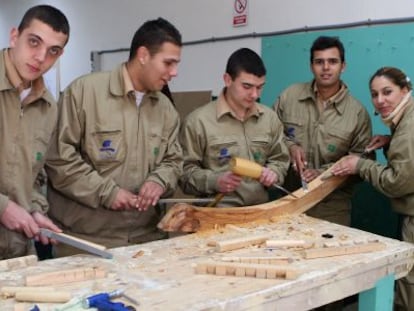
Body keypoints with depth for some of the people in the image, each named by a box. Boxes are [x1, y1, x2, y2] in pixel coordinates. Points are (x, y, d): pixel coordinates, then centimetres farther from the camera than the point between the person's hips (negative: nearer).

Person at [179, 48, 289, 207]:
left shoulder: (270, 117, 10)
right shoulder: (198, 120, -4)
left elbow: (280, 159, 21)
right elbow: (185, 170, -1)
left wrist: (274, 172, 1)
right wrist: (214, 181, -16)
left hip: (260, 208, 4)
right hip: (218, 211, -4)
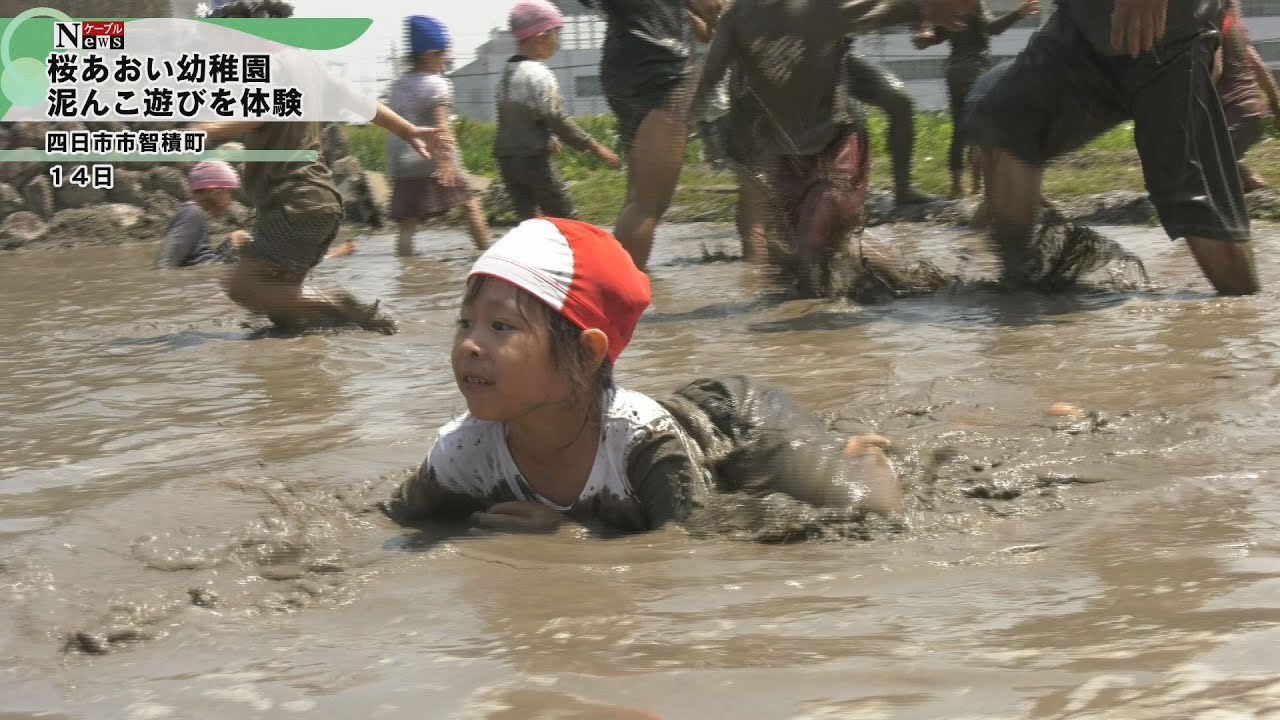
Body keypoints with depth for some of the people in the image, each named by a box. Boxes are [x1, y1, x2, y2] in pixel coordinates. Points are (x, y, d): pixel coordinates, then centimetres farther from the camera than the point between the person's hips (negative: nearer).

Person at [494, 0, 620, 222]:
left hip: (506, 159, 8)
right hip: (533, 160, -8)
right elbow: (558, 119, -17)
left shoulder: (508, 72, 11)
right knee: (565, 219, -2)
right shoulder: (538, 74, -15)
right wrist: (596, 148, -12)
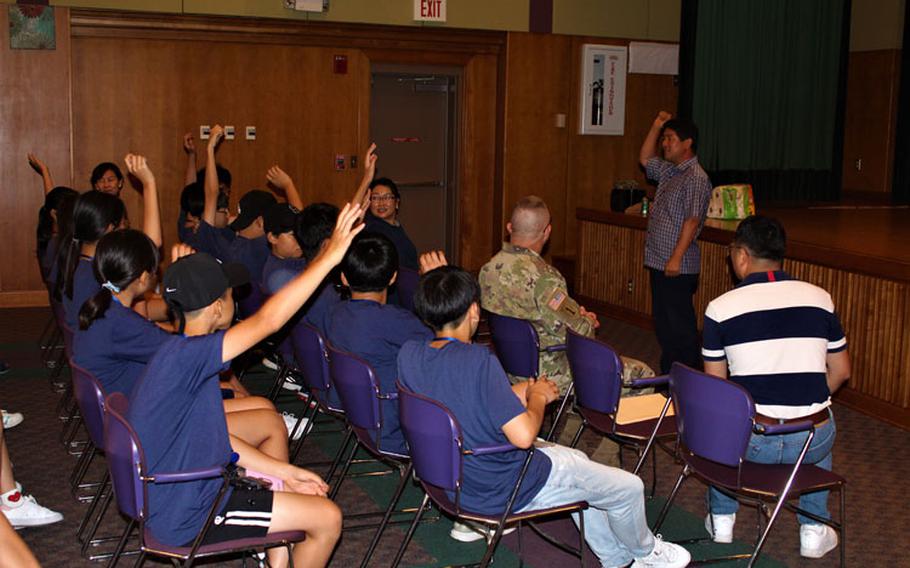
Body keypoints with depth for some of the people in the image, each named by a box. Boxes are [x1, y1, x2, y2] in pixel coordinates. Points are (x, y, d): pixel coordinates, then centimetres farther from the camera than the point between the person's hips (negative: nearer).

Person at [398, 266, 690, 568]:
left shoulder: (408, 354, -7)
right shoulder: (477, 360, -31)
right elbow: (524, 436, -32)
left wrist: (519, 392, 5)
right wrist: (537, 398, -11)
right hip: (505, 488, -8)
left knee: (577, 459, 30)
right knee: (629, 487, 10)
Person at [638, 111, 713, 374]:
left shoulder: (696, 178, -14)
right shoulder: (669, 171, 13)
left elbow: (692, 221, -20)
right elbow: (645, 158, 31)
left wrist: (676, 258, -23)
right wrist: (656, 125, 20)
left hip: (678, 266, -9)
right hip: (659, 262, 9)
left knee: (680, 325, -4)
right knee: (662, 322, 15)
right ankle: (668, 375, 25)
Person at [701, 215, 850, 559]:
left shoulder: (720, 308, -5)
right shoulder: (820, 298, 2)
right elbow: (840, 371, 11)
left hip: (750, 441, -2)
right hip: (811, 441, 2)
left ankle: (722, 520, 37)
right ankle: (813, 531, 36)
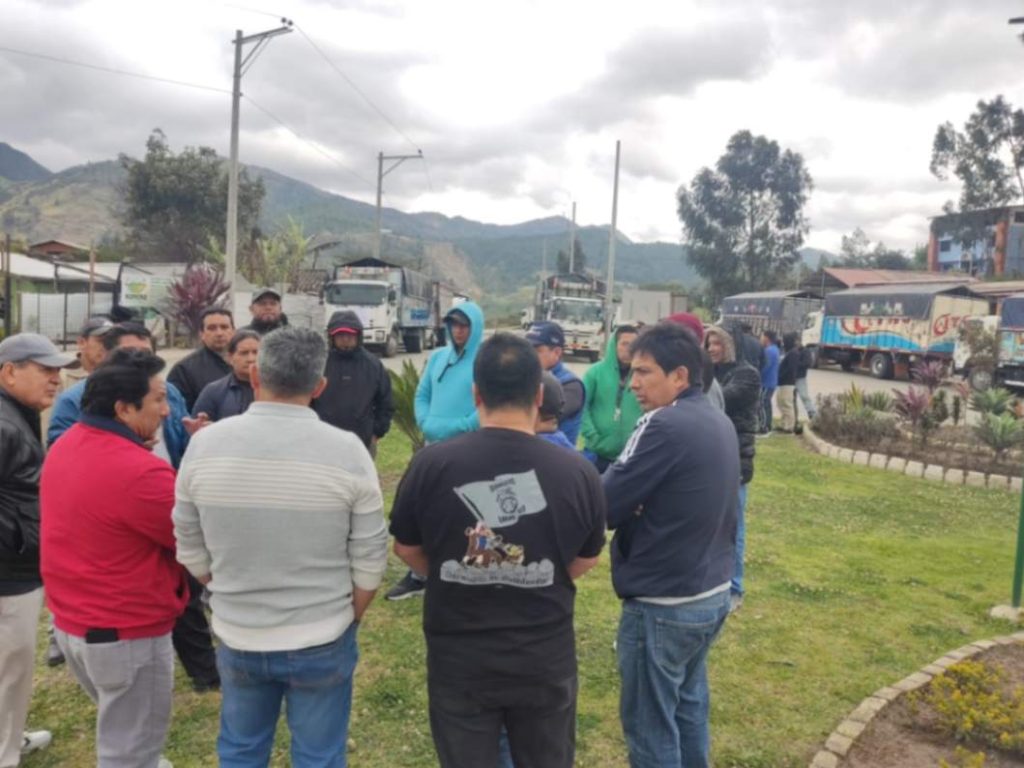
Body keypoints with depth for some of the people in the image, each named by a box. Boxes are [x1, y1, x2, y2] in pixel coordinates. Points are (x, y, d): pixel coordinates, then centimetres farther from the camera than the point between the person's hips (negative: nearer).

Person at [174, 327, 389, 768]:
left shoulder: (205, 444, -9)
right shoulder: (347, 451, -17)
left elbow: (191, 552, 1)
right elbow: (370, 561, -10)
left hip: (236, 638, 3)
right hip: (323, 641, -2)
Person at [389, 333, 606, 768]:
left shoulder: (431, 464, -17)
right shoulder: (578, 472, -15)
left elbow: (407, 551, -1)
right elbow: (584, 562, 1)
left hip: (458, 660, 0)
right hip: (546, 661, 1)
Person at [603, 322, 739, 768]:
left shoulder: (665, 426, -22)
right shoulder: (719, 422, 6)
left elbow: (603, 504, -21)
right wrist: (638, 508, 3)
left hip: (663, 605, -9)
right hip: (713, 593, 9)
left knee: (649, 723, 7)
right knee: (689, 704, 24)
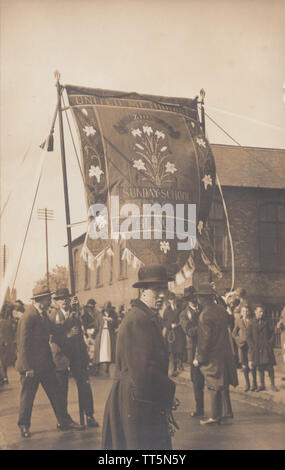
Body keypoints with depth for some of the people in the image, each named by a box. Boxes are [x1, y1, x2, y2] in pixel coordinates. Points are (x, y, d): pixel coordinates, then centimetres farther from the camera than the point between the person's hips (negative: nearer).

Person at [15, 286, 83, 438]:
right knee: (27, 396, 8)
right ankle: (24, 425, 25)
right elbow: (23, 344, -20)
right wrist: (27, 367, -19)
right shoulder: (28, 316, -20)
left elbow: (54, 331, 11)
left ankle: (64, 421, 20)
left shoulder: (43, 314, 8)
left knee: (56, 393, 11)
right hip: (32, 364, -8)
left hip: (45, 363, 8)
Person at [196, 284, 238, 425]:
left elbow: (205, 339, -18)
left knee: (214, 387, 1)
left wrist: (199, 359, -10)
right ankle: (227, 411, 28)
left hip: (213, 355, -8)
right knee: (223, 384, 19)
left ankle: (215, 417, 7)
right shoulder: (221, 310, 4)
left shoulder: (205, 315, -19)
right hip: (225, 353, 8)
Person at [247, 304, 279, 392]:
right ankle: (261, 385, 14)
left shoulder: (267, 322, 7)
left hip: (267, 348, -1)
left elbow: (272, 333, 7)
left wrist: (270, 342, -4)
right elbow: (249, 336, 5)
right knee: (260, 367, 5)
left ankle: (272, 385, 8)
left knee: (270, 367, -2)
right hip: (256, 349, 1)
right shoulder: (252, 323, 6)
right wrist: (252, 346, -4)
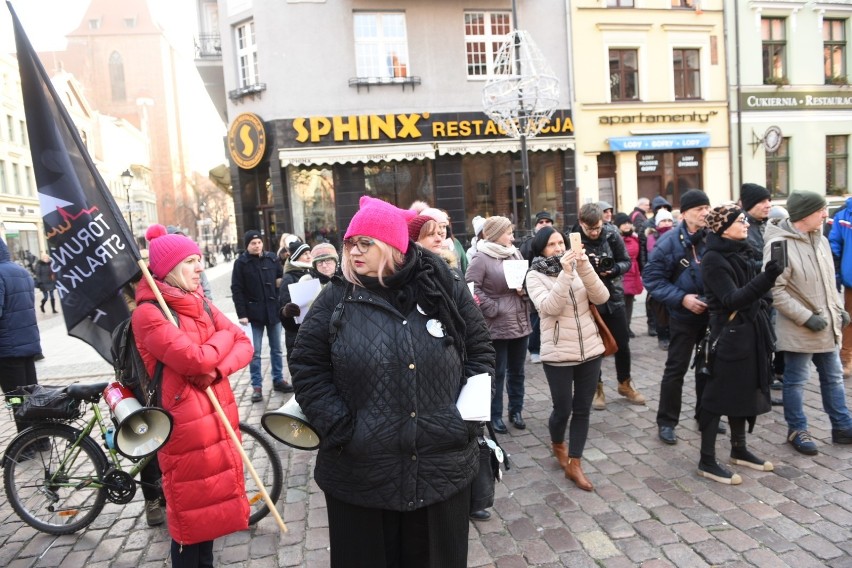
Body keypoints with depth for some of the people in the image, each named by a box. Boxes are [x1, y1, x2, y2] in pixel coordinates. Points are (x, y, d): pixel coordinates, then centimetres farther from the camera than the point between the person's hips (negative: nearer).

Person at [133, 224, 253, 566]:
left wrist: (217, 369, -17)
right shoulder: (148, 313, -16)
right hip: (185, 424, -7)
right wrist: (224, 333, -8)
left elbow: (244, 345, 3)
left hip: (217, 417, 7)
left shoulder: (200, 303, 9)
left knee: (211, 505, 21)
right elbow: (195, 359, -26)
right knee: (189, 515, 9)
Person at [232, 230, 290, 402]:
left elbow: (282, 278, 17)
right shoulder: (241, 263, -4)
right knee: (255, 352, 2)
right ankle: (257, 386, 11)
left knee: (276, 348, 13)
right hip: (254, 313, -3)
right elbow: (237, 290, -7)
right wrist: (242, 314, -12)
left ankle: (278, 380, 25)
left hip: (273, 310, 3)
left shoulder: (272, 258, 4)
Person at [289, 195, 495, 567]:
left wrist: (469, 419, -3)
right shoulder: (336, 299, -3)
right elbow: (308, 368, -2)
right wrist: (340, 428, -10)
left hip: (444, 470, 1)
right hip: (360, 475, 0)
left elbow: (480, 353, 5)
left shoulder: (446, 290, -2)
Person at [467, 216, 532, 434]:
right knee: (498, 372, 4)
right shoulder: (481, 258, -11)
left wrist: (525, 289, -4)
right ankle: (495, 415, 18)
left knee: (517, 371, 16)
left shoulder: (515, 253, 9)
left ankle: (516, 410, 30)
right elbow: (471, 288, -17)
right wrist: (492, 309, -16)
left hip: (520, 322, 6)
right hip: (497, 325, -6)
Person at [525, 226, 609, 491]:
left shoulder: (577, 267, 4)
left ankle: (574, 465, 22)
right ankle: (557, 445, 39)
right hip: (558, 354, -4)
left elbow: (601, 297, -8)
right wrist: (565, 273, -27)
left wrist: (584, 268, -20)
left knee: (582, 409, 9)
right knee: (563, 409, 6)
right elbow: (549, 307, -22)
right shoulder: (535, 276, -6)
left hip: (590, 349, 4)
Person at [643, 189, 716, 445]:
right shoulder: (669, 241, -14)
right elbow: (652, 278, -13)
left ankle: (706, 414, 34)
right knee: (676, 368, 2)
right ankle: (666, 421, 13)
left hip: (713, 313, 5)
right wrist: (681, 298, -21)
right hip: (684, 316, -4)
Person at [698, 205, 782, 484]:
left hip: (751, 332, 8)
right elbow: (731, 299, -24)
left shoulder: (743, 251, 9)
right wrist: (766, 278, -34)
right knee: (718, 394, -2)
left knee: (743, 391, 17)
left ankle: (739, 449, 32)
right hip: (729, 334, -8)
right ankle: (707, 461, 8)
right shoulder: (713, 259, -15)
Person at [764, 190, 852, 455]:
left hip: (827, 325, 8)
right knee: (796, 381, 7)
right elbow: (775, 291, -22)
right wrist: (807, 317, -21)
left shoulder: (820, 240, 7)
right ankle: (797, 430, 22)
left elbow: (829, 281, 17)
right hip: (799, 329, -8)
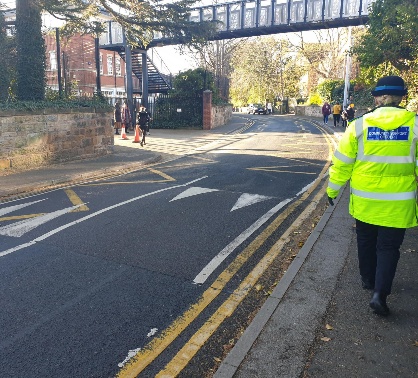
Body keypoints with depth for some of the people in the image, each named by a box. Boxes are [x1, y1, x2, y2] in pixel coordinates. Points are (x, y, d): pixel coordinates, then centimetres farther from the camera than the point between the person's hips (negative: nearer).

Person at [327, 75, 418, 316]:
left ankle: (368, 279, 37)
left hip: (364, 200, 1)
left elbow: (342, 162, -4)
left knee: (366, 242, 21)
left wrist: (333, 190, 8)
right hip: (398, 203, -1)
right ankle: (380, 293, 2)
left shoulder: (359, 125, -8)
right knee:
__________
Copy verbatim the part of the entries that opens with the line containing "right wrist: (681, 298, -21)" and runs through the end of the entries, both ends included. Leave out the pictures.

▸ SOLUTION TO THIS TASK:
right wrist: (681, 298, -21)
right hip: (684, 316, -4)
Person at [698, 205, 782, 484]:
left hip: (751, 332, 8)
right elbow: (731, 299, -24)
left shoulder: (743, 251, 9)
right wrist: (766, 278, -34)
right knee: (718, 394, -2)
left knee: (743, 391, 17)
left ankle: (739, 449, 32)
right hip: (729, 334, -8)
right ankle: (707, 461, 8)
right shoulder: (713, 259, -15)
Person at [764, 190, 852, 455]:
left hip: (827, 325, 8)
right knee: (796, 381, 7)
right elbow: (775, 291, -22)
right wrist: (807, 317, -21)
left shoulder: (820, 240, 7)
right ankle: (797, 430, 22)
left elbow: (829, 281, 17)
right hip: (799, 329, -8)
Body keypoints with depth for some of the people in the image, each named by a box. Boxes are [x1, y1, x2, y2] in pixel coordinates. Points are (x, y, d): pixel coordinates, then centimetres farther from the camera than the point between the person's hips (negative: nearer).

Person at [327, 75, 418, 316]:
left ankle: (368, 279, 37)
left hip: (364, 200, 1)
left elbow: (342, 162, -4)
left knee: (366, 242, 21)
left wrist: (333, 190, 8)
right hip: (398, 203, -1)
right ankle: (380, 293, 2)
left shoulder: (359, 125, -8)
right knee:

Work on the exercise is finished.